Près de deux ans après la fusillade de la rue du Dries, l'immeuble en porte encore les stigmates (vidéo exclusive)

En marge du procès hors norme de Salah Abdeslam, une de nos équipes a pu pénétrer dans l’immeuble de la rue du Dries à Forest où était caché le seul survivant des attentats de Paris au moment où a éclaté la fusillade avec la police. Le reportage qui suit nous permet de mieux comprendre ce qui s'y est déroulé ce jour-là. Des images exclusives de RTLINFO et d'Emmanuel Dupond, Michel Herinckx et Xavier Gérard.

Pour la première fois, l’un des propriétaires du numéro 60 de la rue du Dries, à Forest, a accepté de faire entrer une équipe de télévision. Le couloir est étroit et en montant l’escalier, notre équipe est frappée par les murs criblés de balles. Le 15 mars 2016, les six enquêteurs de police se rendent au 1er étage pour une perquisition de routine. Ils sont accueillis par des tirs. De l’autre côté de la porte se trouve Mohamed Belkaïd, l’un des trois occupants de l’appartement. Il est armé d’une kalachnikov et fait feu sur les policiers.


Encore certains meubles

Presque deux ans plus tard, l’appartement de 60 m² porte toujours les stigmates de cette intervention. De toute évidence, les coups de feu ont été nombreux. "Parmi le mobilier qu’on retrouve dans cet appartement, il y a ce fauteuil au pied de la cheminée, un fauteuil aux côtés duquel les enquêteurs ont trouvé, entre autres, cette kalachnikov", détaille notre journaliste Emmanuel Dupond dans le RTLinfo 19H en montrant une photo.

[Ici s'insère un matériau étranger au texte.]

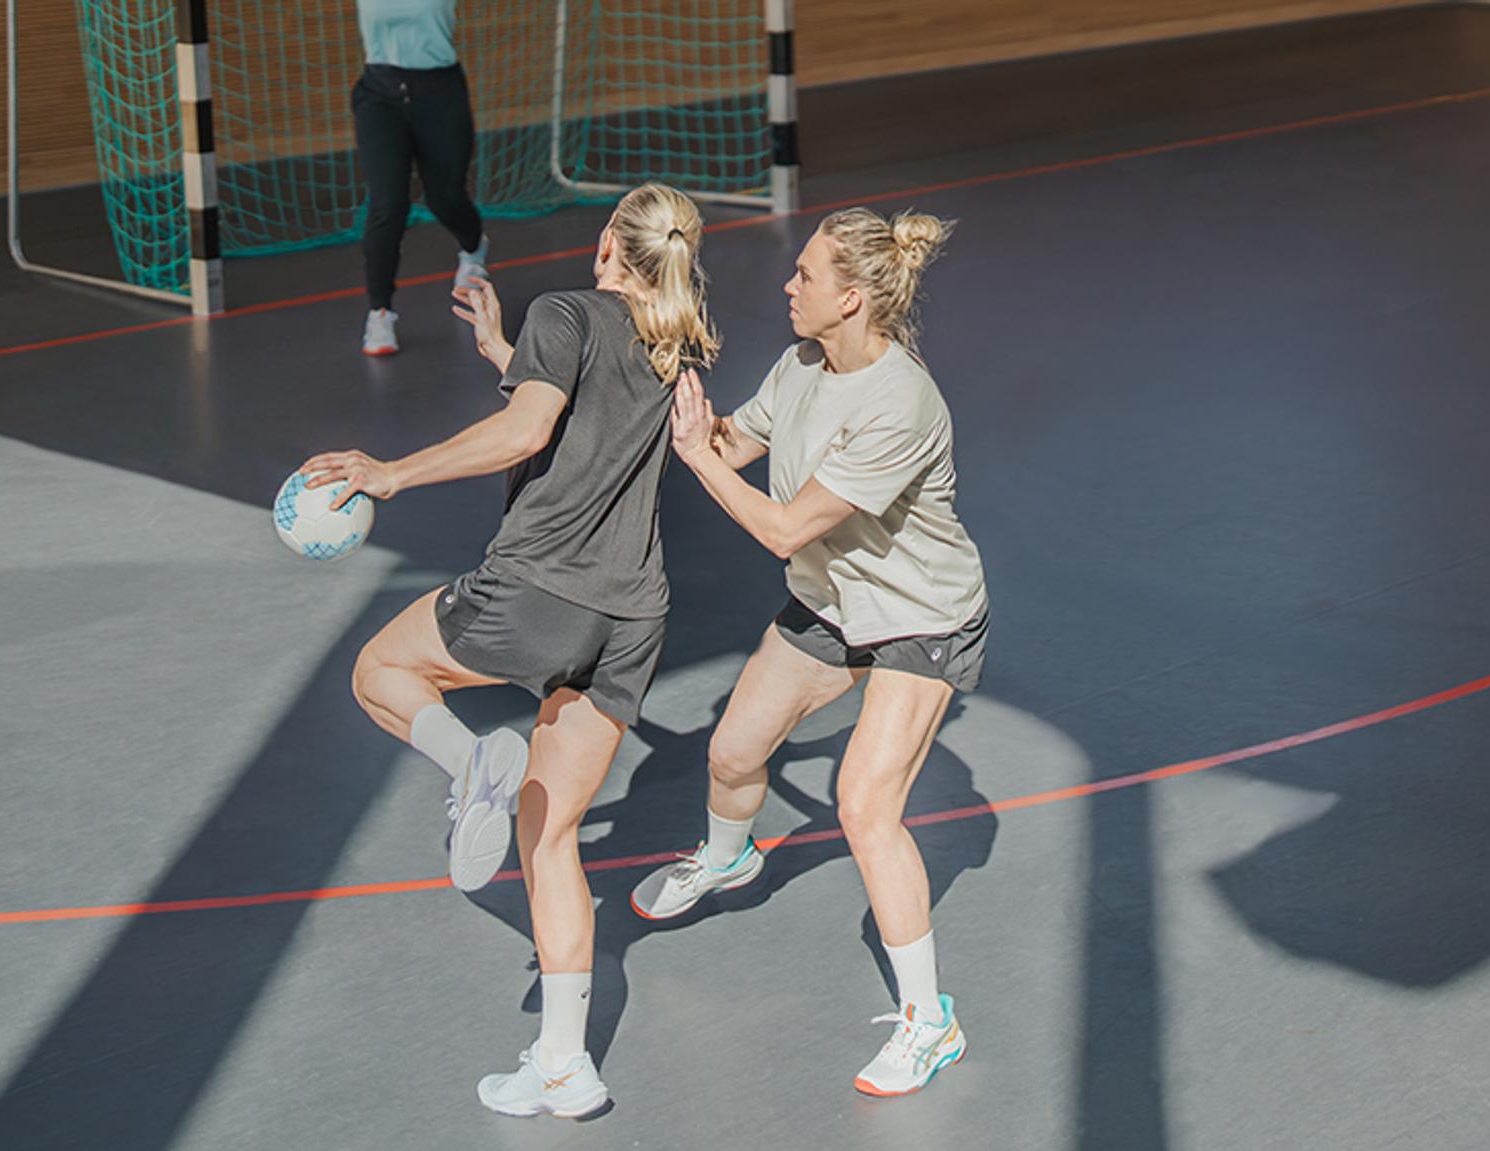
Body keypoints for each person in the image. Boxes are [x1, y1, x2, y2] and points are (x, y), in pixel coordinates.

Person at [299, 183, 717, 1118]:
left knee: (381, 670)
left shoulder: (565, 311)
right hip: (632, 620)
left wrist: (390, 472)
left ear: (610, 239)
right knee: (548, 832)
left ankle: (470, 758)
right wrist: (504, 350)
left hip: (542, 586)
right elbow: (587, 410)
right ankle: (565, 1065)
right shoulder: (673, 335)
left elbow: (532, 428)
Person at [633, 206, 988, 1097]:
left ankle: (929, 1020)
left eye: (804, 277)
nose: (787, 286)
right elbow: (733, 443)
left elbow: (786, 526)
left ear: (853, 299)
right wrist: (668, 404)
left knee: (864, 806)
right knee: (731, 751)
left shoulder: (900, 401)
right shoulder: (801, 365)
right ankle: (727, 856)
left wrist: (701, 462)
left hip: (920, 618)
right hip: (832, 603)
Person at [352, 0, 489, 355]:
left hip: (439, 93)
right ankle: (380, 312)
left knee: (445, 197)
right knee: (388, 204)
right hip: (379, 96)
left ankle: (473, 248)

La fenêtre par laquelle se sont enfuis Salah Abdeslam et Sofien Ayari

Une dizaine de chargeurs et de détonateurs font partie de l’arsenal des terroristes présumés. Belkaïd est abattu par un tireur d’élite quatre heures après le début de l’opération. Mais ses deux acolytes sont déjà loin. "Salah Abdeslam et Sofien Ayari ont réussi à prendre la fuite depuis cette fenêtre du premier étage. Les enquêteurs ont d’ailleurs trouvé leurs empreintes sur le châssis", commente encore Emmanuel Dupond.

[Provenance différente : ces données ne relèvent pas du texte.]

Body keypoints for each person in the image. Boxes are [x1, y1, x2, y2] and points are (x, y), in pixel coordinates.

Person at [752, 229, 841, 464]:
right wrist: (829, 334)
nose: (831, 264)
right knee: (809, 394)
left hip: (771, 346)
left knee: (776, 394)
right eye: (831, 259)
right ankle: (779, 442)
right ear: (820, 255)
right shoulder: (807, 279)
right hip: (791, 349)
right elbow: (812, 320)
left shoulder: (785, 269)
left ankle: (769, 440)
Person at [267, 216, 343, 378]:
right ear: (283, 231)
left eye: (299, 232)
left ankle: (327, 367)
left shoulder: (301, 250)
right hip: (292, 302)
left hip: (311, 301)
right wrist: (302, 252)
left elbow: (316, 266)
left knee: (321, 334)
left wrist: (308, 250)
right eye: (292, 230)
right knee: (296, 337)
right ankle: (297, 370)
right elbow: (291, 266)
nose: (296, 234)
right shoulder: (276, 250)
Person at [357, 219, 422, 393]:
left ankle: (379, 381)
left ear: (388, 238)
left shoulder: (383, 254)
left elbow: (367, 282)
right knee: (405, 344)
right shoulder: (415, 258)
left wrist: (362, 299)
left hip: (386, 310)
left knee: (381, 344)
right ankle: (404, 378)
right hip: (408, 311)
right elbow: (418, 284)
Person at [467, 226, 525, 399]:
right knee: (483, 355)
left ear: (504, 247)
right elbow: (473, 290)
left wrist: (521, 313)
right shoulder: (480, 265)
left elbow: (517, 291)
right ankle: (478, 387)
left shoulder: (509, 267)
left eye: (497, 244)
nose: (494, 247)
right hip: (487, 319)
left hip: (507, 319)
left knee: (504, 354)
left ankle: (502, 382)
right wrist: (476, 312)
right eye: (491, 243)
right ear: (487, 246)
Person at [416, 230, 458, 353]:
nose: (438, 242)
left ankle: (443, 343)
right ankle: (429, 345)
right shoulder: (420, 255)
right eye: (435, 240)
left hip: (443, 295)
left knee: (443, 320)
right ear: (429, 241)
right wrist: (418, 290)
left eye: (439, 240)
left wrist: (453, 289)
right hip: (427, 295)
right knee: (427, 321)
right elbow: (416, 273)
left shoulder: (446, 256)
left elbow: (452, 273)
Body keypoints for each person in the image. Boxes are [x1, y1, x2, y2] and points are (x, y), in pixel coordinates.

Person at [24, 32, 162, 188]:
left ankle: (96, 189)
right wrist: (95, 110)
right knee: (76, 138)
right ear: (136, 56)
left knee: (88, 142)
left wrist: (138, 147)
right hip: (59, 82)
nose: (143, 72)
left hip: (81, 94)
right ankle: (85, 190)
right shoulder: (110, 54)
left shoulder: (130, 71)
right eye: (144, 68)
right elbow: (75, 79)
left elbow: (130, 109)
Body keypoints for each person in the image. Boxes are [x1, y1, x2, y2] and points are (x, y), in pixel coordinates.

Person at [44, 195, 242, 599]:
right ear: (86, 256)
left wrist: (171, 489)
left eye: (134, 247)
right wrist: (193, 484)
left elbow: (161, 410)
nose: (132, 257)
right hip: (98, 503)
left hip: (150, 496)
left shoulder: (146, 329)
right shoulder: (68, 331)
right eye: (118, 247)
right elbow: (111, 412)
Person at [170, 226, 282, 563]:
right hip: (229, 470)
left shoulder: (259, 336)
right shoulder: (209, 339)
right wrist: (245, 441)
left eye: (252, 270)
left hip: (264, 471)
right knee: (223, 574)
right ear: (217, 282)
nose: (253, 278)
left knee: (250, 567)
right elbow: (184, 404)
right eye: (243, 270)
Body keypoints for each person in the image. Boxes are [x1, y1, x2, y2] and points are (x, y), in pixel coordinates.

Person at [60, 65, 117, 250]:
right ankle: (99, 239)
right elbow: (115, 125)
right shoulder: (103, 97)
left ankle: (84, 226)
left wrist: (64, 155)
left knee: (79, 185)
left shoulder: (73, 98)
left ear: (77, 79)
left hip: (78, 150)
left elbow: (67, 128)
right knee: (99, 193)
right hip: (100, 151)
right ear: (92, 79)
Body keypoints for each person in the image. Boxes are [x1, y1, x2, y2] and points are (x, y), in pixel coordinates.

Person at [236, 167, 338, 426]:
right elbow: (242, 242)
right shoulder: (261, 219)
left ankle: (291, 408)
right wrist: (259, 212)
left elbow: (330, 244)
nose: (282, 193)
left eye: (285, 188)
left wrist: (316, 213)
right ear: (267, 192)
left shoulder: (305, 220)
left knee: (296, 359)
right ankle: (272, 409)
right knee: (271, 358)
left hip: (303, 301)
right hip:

"Il y a une doctrine chez les djihadistes qui dit que quand le martyr est mort, il dégage une odeur de musc"

On ne sait pas depuis combien de temps les trois hommes vivaient dans cet appartement, mais vu comme le frigo était rempli, ils avaient prévu d’y rester encore quelques jours. Sur l’un des murs de la pièce centrale, les terroristes présumés avaient accroché le drapeau de l’état islamique. De nombreux objets ont été saisis par la justice et placés sous scellés, mais dans l’appartement traînent encore quelques vêtements et des accessoires. "Il s’agit d’un parfum, de musc. Il y a une doctrine chez les djihadistes qui dit que quand le martyr est mort, il dégage une odeur de musc. C’est pour ça que certains djihadistes adirent ce parfum", révèle une source qui préfère rester anonyme à notre équipe.


60.000€ de travaux

Abdeslam et ses complices occupaient le 1er et le 2e étage de l’immeuble. Les propriétaires affirment avoir récupéré leur bien six mois après l’intervention de la police. L’un d’eux dit vouloir entamer les rénovations. Le coût des travaux avant de le remettre en location est estimé à 60.000 euros. Presque deux ans après les faits, l’immeuble aux fenêtres béantes est toujours inoccupé et certains riverains ont choisi de quitter le quartier.